Ganz, ganz schweres Thema. Nicht weil ich nicht jeden Eurer Beiträge unterschreiben möchte, sondern weil man nicht weiß, wo der Leistungssport anfängt, respektive wann eben schon ein Training ganz ohne Wettbewerbsambitionen, aber mit viel (ungesundem) Ehrgeiz des Menschen, zur Tierquälerei mutiert.
Oder das Erfüllen von Zuchtauflagen ... Micha erwähnte auch den Pferdesport und ich finde, dass die Pferdezucht dem frühen Verschleiß von Pferden in nichts nachsteht. Hengste, die im Oktober zur Körung gerade mal zwei Jahre und drei Monate alt sind, befinden sich - zu einer Zeit, in der so ein Jungpferd noch seinen zweiten Weidesommer genießen sollte, schon in der Vorbereitung zur Körung - die Vorauswahlreise beginnt allerdings schon im Juli/ August und da ist so mancher Hengst gerade mal zwei Jahre alt geworden. Die Hengste müssen an der Körung entsprechend bemuskelt sein und das erreicht man nur mit entsprechendem Trainung. Abgesehen davon erwartet die Kommission auch schon routiniertes Freispringen über Hindernisse.
Wenn der Zweijährige gekört wird, beginnt für ihn das Anreiten, denn ab März gehen die Hengste in die Hengstleistungsprüfungen und selbstverständlich sollte so ein zukünftiger Vererber auch schon Turniererfolge und eine Einladung zum Bundeschampionat erhalten haben, damit sich die Züchter für ihn als Hengst für ihre Stuten interessieren.

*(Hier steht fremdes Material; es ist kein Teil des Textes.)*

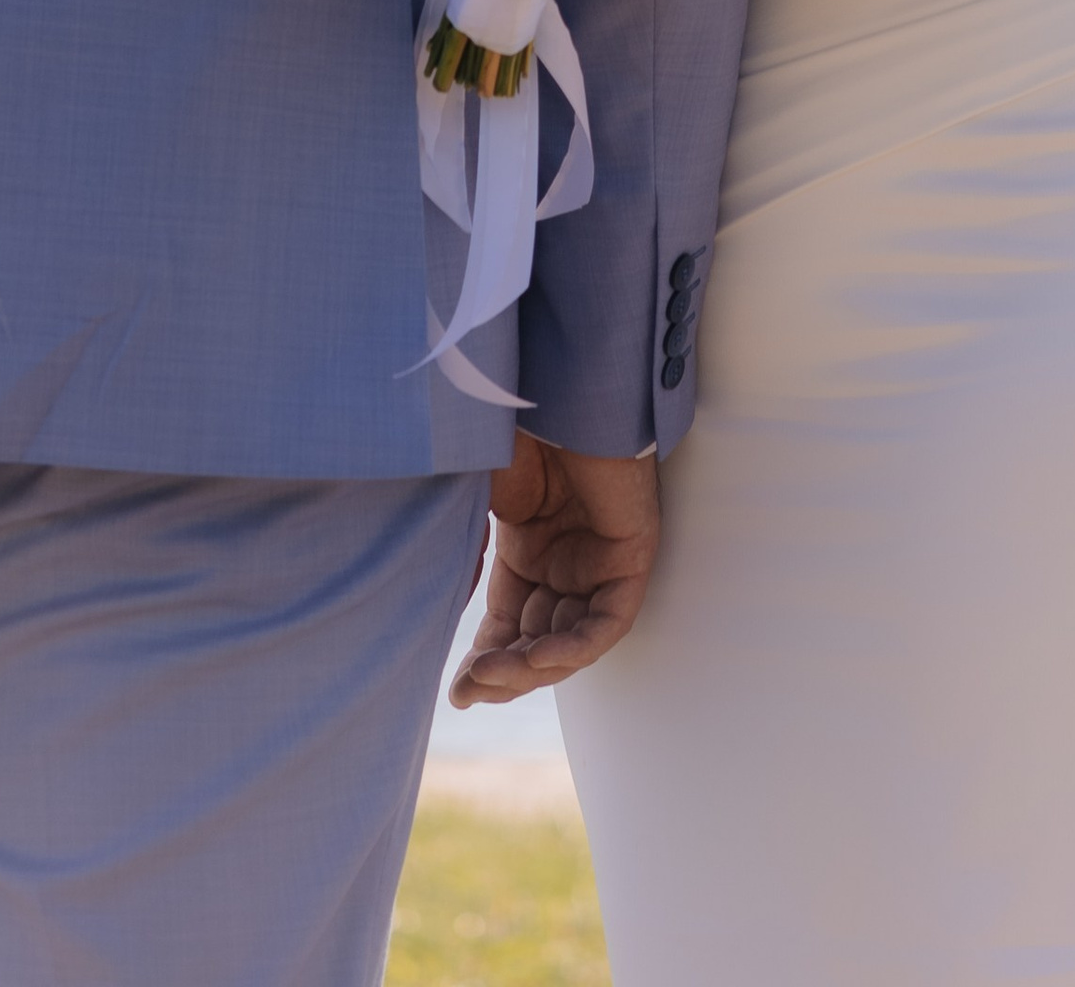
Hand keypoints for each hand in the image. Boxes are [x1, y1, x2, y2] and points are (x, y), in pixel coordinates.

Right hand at [448, 436, 659, 703]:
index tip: (457, 692)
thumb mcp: (474, 501)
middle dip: (506, 673)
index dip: (487, 661)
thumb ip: (464, 557)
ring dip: (535, 668)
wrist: (554, 382)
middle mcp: (566, 559)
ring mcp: (599, 558)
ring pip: (573, 641)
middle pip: (539, 639)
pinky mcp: (632, 553)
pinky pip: (608, 621)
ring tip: (493, 676)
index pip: (511, 624)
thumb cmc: (510, 427)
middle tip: (470, 689)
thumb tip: (442, 615)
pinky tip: (537, 657)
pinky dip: (575, 647)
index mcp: (528, 546)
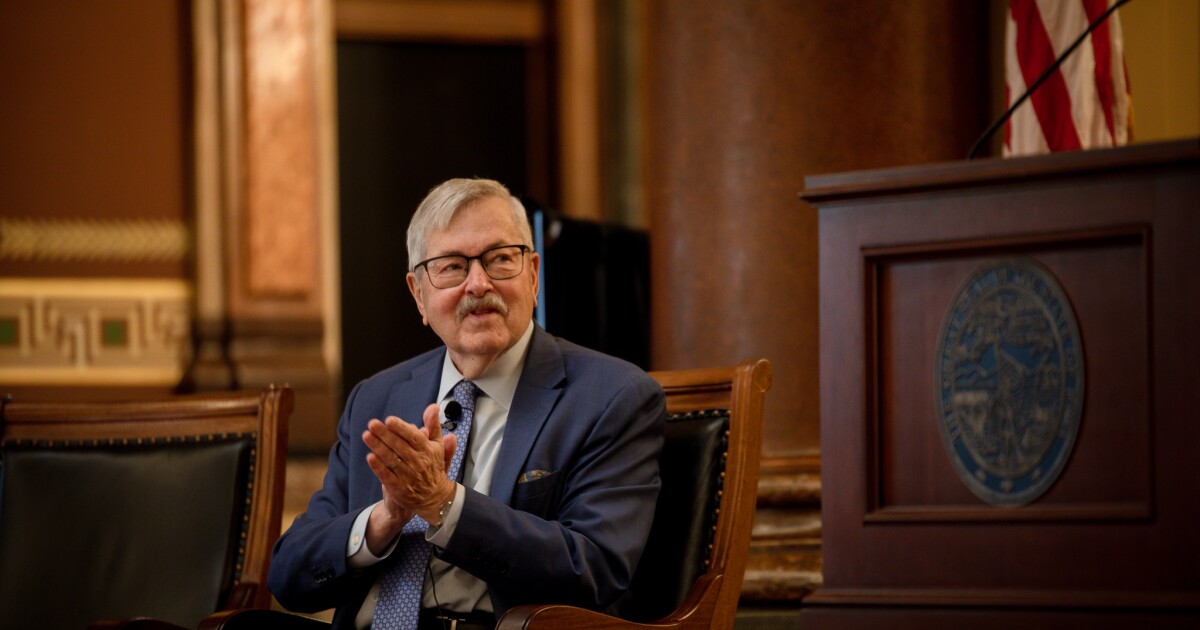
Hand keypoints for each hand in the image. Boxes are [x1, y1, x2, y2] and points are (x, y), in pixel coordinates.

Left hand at [362, 403, 457, 549]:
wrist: (434, 498)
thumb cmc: (432, 467)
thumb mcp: (437, 446)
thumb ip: (434, 425)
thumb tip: (433, 406)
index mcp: (427, 450)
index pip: (414, 437)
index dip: (401, 428)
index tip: (389, 420)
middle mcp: (418, 462)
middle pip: (399, 446)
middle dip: (385, 434)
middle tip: (372, 424)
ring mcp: (408, 476)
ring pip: (391, 459)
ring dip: (378, 447)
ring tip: (367, 436)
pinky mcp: (399, 488)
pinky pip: (387, 476)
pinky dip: (378, 467)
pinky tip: (370, 457)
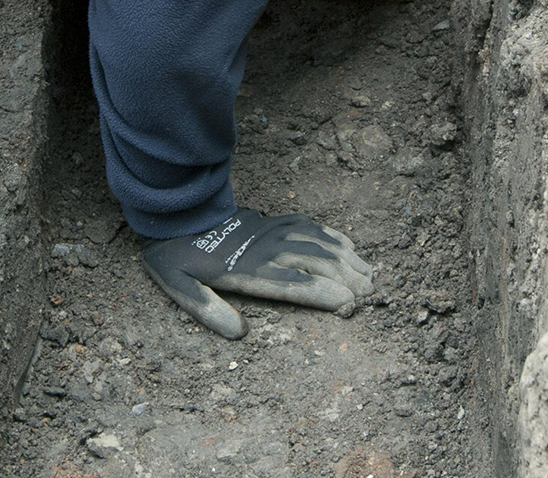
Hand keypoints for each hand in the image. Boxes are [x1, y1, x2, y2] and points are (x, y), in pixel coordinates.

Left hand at [142, 208, 373, 338]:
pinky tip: (348, 248)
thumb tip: (239, 333)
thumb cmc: (179, 257)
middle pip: (315, 263)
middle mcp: (266, 249)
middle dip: (346, 278)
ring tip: (369, 275)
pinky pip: (310, 226)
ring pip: (318, 244)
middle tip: (370, 295)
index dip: (322, 292)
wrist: (177, 213)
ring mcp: (273, 231)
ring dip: (346, 259)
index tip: (347, 302)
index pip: (292, 283)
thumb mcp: (181, 287)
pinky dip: (332, 237)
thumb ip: (208, 309)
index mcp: (246, 270)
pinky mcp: (274, 220)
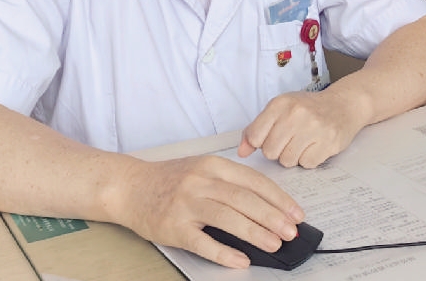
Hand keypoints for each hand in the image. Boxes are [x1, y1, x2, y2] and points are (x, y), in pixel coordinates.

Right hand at [118, 155, 303, 267]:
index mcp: (212, 165)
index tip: (295, 213)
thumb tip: (267, 207)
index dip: (278, 198)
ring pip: (227, 217)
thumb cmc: (169, 179)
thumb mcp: (201, 169)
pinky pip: (203, 242)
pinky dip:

Hengste wie Totilas, die auch die Nichtpferdeleute kennen, sind da nur die Spitze des Eisbergs.
... und für eine bestandene Körung gibt es kein Geld, sondern die kostet erst mal rund 10.000 € - trotzdem werden Pferdekinder dafür verheizt, weil die Hoffnung des Züchters besteht, dass der Pferdesohn doch noch ganz groß rauskommt und entsprechend Stuten bekommt oder ein Wahnsinns-Kaufangebot folgt.
Nun komme ich aber von den Pferden, bei denen ich zwei Jahrzehnte lang zu den Insidern gehörte, zu den Hunden.
Ich fühlte mich mit meinen ersten Schäferhunden natürlich auch genötigt, Hundesport zu betreiben und Prüfungen abzulegen. Die Frage, ob meine Hunde sich für meine Ideen ebenfalls begeisterten, habe ich ihnen und mir damals nicht gestellt.
Was mir aber auffiel, dass wir im Verein eine Menge von ungesundem Ehrgeiz getriebene Hundesportler hatten, denen quasi jedes Mittel recht gewesen wäre, um ihren Hund mit Erfolg durch jedwede Prüfung zu zwingen, denn ohne Prüfung gab es ja auch keine Zuchtzulassung.
Ich hatte mit Joe zum Glück einen Hund mit ganz wenig Trieb - oder wie der Trainer sagte: "Beim Agility macht er sicher eine bessere Figur". Außerdem war er deutlich aus dem Standard gewachsen und damit war die Zuchtzulassung auch kein Thema mehr für uns und wir konnten entspannt und ohne irgendwelche festgelegten Ziele trainieren. Was Joe keinen Spaß machte, machten wir halt nicht und förderten, was er besonders gern machte oder konnte.
Bei den Leonbergern gibt es keine Arbeitsprüfung und die Körung ist eine ganz entspannte Veranstaltung. Genauso die verlangten Ausstellungserfolge. Eigentlich. Aber ich kenne auch Züchter, die keine Schau auslassen und mit ihren Welpen auch stundenlange Autofahrten ins entfernte Ausland nicht scheuen, um sich bei den Richtern bekannt zu machen und Erfolge zu sammeln.
Und ich finde, dass man sich auch da schon die Frage stellen kann, ob das den Hunden wirklich gut tut und ob der Hund da nicht zum Objekt des Züchters wird, mit dem er sich profiliert - vergleichbar mit dem Porsche zur Penisverlängerung des Mannes in der Midlifekrise. Nur halt auf Kosten der Hunde.
Insofern denke ich, dass es nicht zwingend um Geld gehen muss, um die Grenze zu überschreiten, hinter der das Wohlbefinden des Tieres an die zweite Stelle rückt, sondern Ruhm auch eine starke Triebfeder sein kann.